Noviforum Ltd.
- Company type: Public
- Industry: Internet, software, databases
- Founded: Ljubljana, Slovenia (1994)
- Headquarters: Ljubljana, Slovenia, SLO
- Products: Najdi.si, Pogodak
- Number of employees: 65 (2007)
- Website: www.noviforum.si

= Noviforum =

Noviforum Ltd. is a Slovenian company that has its headquarters in Ljubljana, Slovenia. It has created the most popular search engine and portal in Slovenia called Najdi.si. It launched in April 2005.

== Products ==
- Interseek Technology: a search engine technology written in Java that has many features.

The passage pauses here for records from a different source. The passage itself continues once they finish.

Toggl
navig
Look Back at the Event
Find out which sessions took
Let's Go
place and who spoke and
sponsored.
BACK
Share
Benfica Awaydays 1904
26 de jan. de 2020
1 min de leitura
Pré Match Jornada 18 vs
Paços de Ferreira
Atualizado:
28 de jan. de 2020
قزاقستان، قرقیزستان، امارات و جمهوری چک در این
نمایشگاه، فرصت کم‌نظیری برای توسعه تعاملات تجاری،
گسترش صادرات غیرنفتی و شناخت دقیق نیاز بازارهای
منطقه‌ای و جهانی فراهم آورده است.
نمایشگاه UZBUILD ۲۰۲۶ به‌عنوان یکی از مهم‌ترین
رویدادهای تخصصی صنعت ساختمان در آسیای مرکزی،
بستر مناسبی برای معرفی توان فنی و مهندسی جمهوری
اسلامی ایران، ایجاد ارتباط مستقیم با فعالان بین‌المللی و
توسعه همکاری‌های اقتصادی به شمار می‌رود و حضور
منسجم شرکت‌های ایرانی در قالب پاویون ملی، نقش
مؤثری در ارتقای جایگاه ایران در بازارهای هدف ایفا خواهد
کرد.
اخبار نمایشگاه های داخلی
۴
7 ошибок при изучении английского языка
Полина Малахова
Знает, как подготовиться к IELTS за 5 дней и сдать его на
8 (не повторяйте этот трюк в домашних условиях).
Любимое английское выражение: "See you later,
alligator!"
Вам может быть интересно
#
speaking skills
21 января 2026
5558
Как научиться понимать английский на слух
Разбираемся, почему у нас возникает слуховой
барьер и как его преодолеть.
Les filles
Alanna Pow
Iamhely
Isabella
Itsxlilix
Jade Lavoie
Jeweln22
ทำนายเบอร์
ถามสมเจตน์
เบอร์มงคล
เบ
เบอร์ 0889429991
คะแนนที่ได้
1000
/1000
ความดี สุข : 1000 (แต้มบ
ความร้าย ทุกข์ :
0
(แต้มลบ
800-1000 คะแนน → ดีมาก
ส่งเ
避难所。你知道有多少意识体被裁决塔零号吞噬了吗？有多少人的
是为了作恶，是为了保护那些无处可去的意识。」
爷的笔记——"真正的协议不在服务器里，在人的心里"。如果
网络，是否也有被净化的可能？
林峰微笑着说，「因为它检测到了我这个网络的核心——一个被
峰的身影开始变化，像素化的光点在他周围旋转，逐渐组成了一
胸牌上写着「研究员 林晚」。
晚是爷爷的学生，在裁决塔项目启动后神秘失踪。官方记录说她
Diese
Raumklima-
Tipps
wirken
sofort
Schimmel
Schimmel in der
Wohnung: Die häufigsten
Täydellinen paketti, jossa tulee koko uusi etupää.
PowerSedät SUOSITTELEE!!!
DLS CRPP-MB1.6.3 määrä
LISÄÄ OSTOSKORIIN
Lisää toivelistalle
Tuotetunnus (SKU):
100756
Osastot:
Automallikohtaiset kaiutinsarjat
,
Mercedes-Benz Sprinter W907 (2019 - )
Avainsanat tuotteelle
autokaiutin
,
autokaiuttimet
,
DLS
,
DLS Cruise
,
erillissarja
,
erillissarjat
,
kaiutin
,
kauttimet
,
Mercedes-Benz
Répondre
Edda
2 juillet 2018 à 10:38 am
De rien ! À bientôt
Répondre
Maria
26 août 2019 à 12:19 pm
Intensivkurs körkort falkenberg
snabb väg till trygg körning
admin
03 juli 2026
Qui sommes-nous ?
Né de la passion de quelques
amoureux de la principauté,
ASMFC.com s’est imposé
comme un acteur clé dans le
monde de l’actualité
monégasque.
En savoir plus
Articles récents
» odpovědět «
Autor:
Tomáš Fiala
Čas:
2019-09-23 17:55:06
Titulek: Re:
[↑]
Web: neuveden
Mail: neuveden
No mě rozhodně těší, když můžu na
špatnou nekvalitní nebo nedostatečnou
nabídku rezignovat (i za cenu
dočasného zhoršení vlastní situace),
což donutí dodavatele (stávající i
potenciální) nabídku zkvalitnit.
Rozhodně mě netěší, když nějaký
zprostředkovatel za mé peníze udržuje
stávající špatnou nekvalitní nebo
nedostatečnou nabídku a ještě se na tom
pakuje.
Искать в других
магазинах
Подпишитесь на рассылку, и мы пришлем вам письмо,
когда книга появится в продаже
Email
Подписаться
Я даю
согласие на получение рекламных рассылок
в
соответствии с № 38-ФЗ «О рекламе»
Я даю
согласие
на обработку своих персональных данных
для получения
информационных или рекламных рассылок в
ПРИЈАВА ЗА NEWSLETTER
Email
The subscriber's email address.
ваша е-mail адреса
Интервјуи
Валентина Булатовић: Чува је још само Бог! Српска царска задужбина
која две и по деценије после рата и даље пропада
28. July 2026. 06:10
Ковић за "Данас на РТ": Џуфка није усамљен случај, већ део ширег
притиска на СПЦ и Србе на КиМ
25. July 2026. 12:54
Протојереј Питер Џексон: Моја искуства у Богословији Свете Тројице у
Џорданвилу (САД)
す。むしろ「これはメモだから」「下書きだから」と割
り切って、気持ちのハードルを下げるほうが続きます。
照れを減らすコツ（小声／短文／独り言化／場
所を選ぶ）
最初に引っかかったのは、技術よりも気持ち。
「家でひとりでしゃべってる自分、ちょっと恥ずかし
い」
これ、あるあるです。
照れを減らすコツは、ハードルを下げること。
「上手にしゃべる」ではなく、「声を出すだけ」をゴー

One of them is a Google like ranking system. ( see PageRank ). For a full feature list, see here.
- IPIS: IPIS is a software, containing the biggest catalogue of various information of all Slovene business subjects (enterprises, organisations).
- IBON: iBON is a computer organized database of prudential reports and finance information gathered on a CD-ROM for Slovene businesses published since 1994.
- Najdi.si Map: much like Google Maps, only centered on Slovenia. If you want to see the map, see here.
- Najdi.si Free SMS: A tool that allows all Slovenians to send a limited number of free SMS messages per day. As of January 2012, the number of free SMSes is limited to 40.